Isaac Brock had all the qualities that made for a great leader. He was conciliatory and charismatic. The victory at Detroit made him a true hero. He was recognized as such both in Canada, in England and in Guernsey. King George III gave him the peerage or title on October 10th due to the fine result at Detroit. Brock never received word of this honour as he died on October 13th.

During WWII Germany occupied Guernsey. Many of the children were placed in English homes for safety.

Before the war, Guernsey’s population was 46 000; afterward it fell to 23 000. The other nearby islands are: Herm, Sark and Alderney. Their populations range from 50 to 2 400. The weather is mild due to the Gulf Stream.

It is interesting to note that the Ontario government placed a plaque, in the main Guernsey church that the Brock family attended, commemorating the life of Sir Isaac Brock.

Guernsey and the other Channel Islands certainly sound like inviting places to visit

The following are other places where you can see or send for commemorations to General Sir Isaac Brock: St.
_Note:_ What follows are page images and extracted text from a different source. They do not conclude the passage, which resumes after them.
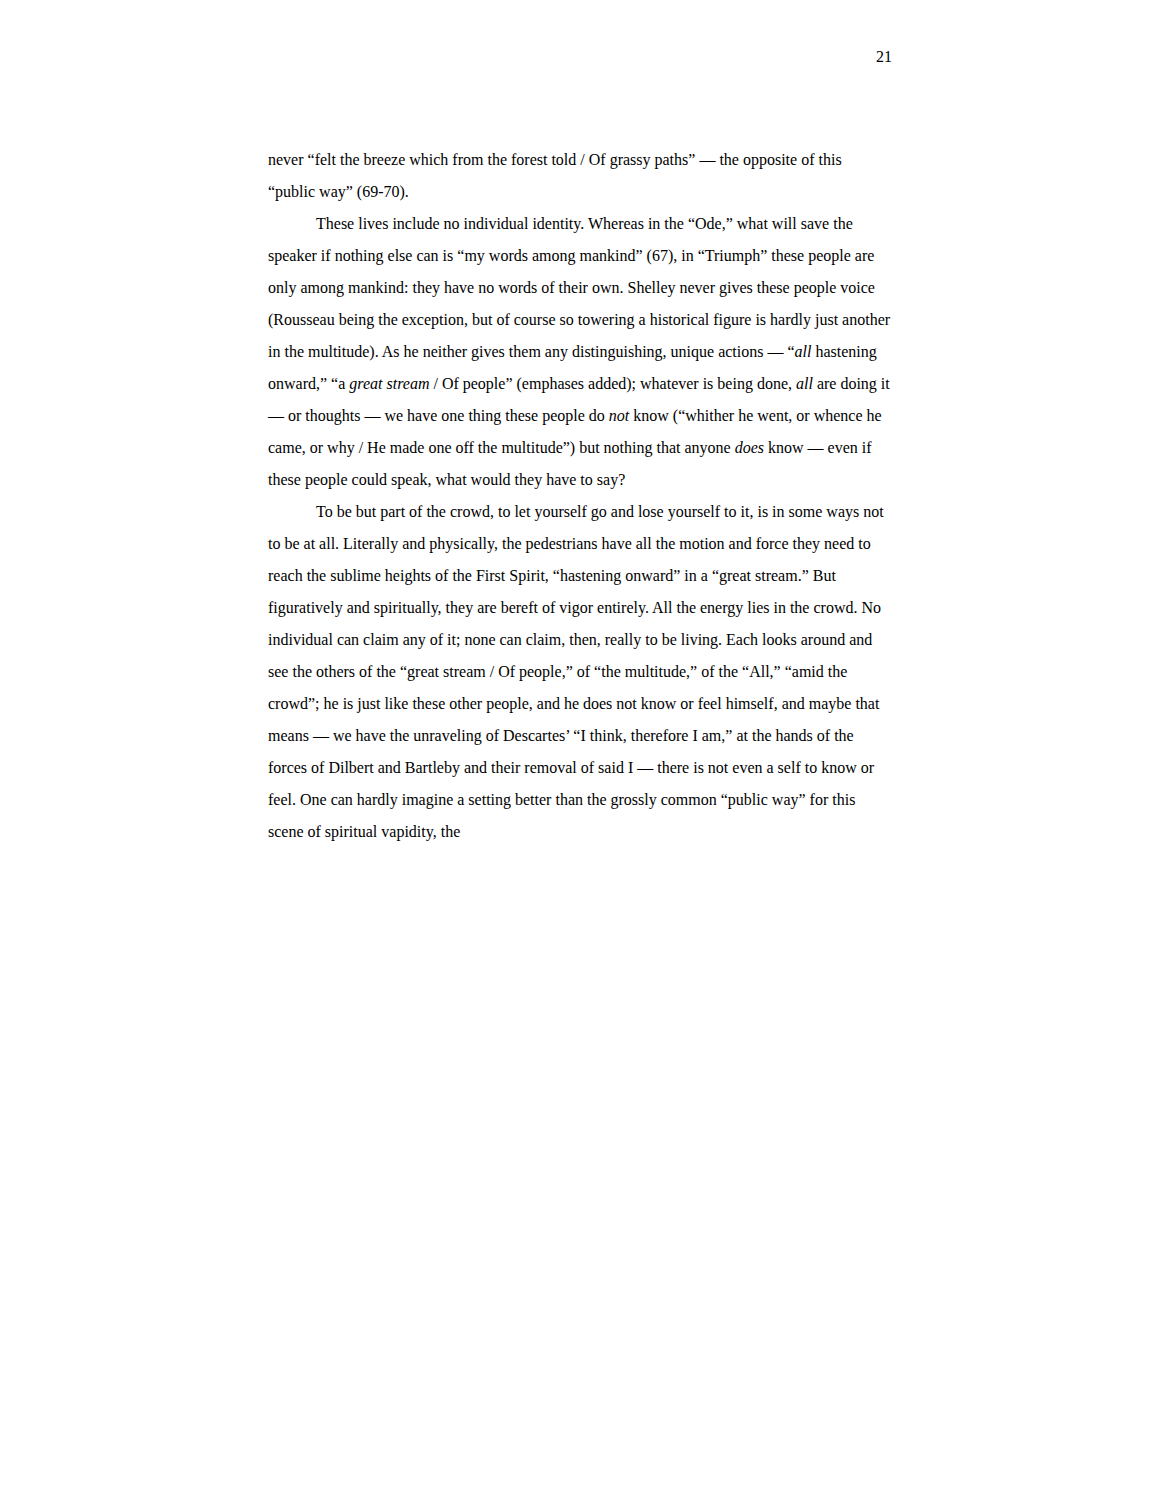21
never “felt the breeze which from the forest told / Of grassy paths” — the opposite of this “public way” (69-70).
These lives include no individual identity. Whereas in the “Ode,” what will save the speaker if nothing else can is “my words among mankind” (67), in “Triumph” these people are only among mankind: they have no words of their own. Shelley never gives these people voice (Rousseau being the exception, but of course so towering a historical figure is hardly just another in the multitude). As he neither gives them any distinguishing, unique actions — “all hastening onward,” “a great stream / Of people” (emphases added); whatever is being done, all are doing it — or thoughts — we have one thing these people do not know (“whither he went, or whence he came, or why / He made one off the multitude”) but nothing that anyone does know — even if these people could speak, what would they have to say?
To be but part of the crowd, to let yourself go and lose yourself to it, is in some ways not to be at all. Literally and physically, the pedestrians have all the motion and force they need to reach the sublime heights of the First Spirit, “hastening onward” in a “great stream.” But figuratively and spiritually, they are bereft of vigor entirely. All the energy lies in the crowd. No individual can claim any of it; none can claim, then, really to be living. Each looks around and see the others of the “great stream / Of people,” of “the multitude,” of the “All,” “amid the crowd”; he is just like these other people, and he does not know or feel himself, and maybe that means — we have the unraveling of Descartes’ “I think, therefore I am,” at the hands of the forces of Dilbert and Bartleby and their removal of said I — there is not even a self to know or feel. One can hardly imagine a setting better than the grossly common “public way” for this scene of spiritual vapidity, the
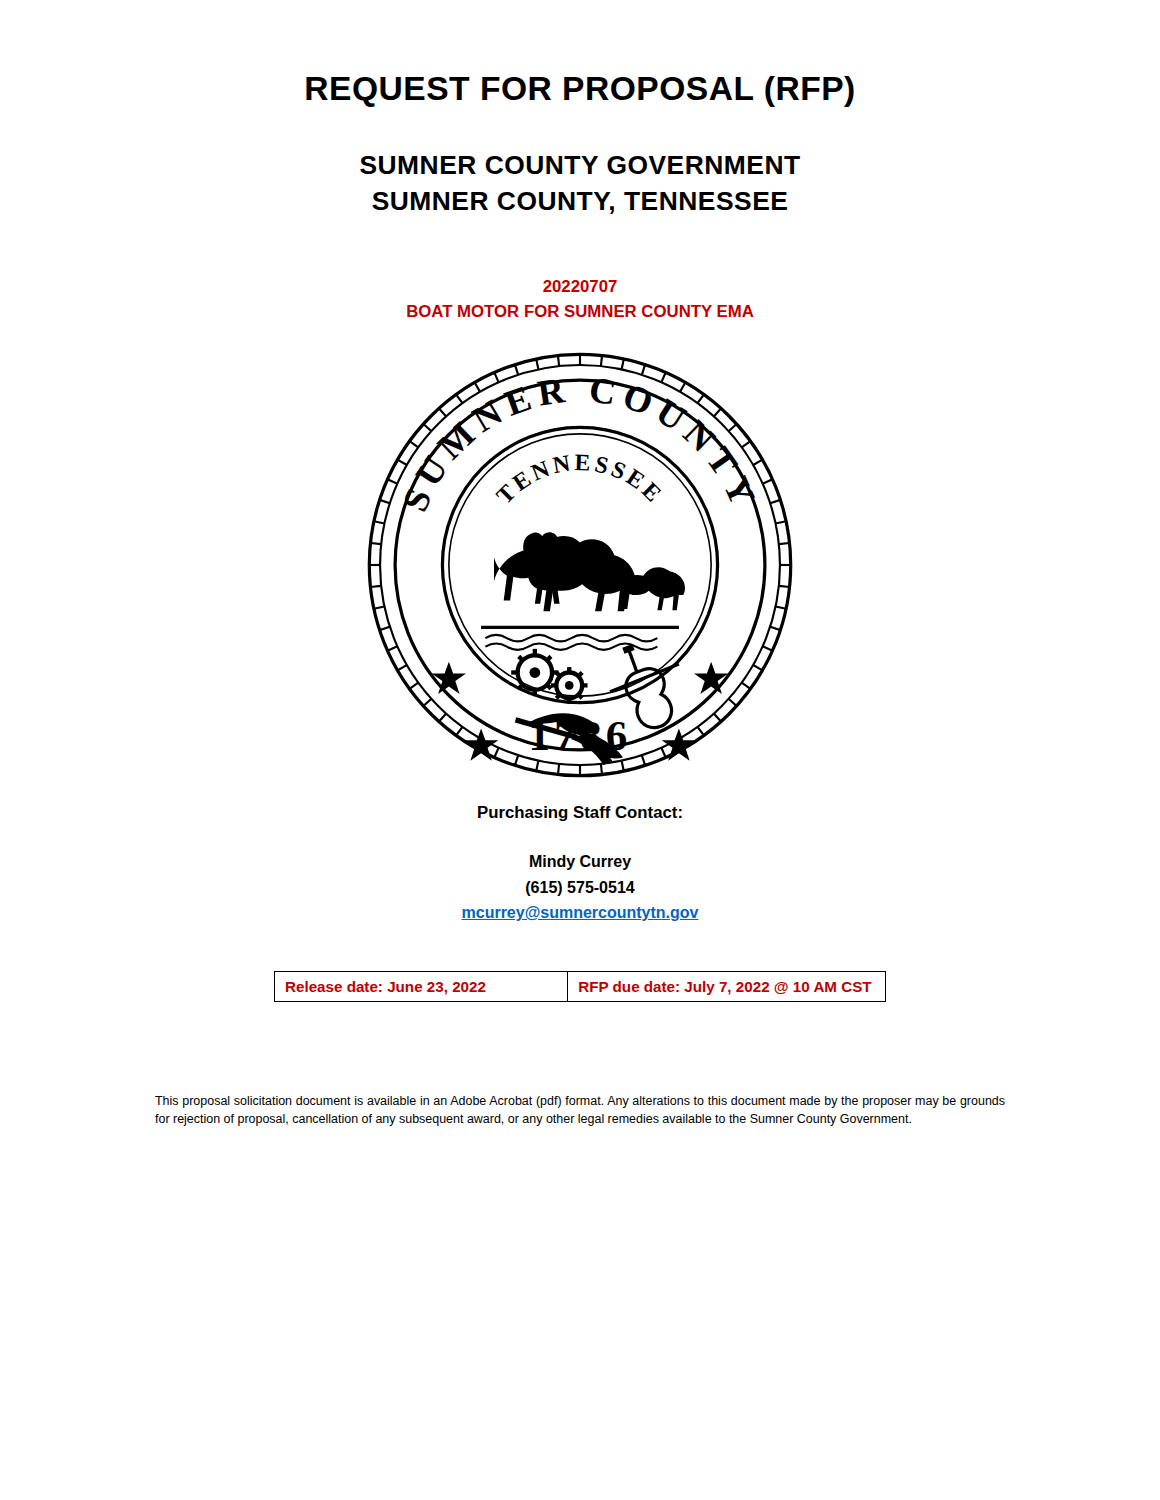REQUEST FOR PROPOSAL (RFP)
SUMNER COUNTY GOVERNMENT
SUMNER COUNTY, TENNESSEE
20220707
BOAT MOTOR FOR SUMNER COUNTY EMA
SUMNER COUNTY TENNESSEE 1786
Purchasing Staff Contact:
Mindy Currey
(615) 575-0514
mcurrey@sumnercountytn.gov
| Release date: June 23, 2022 | RFP due date: July 7, 2022 @ 10 AM CST |
This proposal solicitation document is available in an Adobe Acrobat (pdf) format. Any alterations to this document made by the proposer may be grounds for rejection of proposal, cancellation of any subsequent award, or any other legal remedies available to the Sumner County Government.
Paul’s cathedral in London has a larger than life statue of the death of Brock, with an English soldier supporting him from behind and Native warriors beside him. St. Peter Port, Guernsey is Brock’s home area and he is recognized on street names and in the main church with plaques and signage. A commemorative coin has been designed by Oliver Brock, who is a seventh generation ancestor of Sir Isaac Brock. See it at www.isaacbrock.com The Canadian Mint launched a special edition quarter of General Brock on October 13 2012. See it at www.mint.ca/1812brock A portrait of General Brock, painted from life, has been loaned from Guernsey to Riverbrink Gallery, in Niagara-on-the-Lake.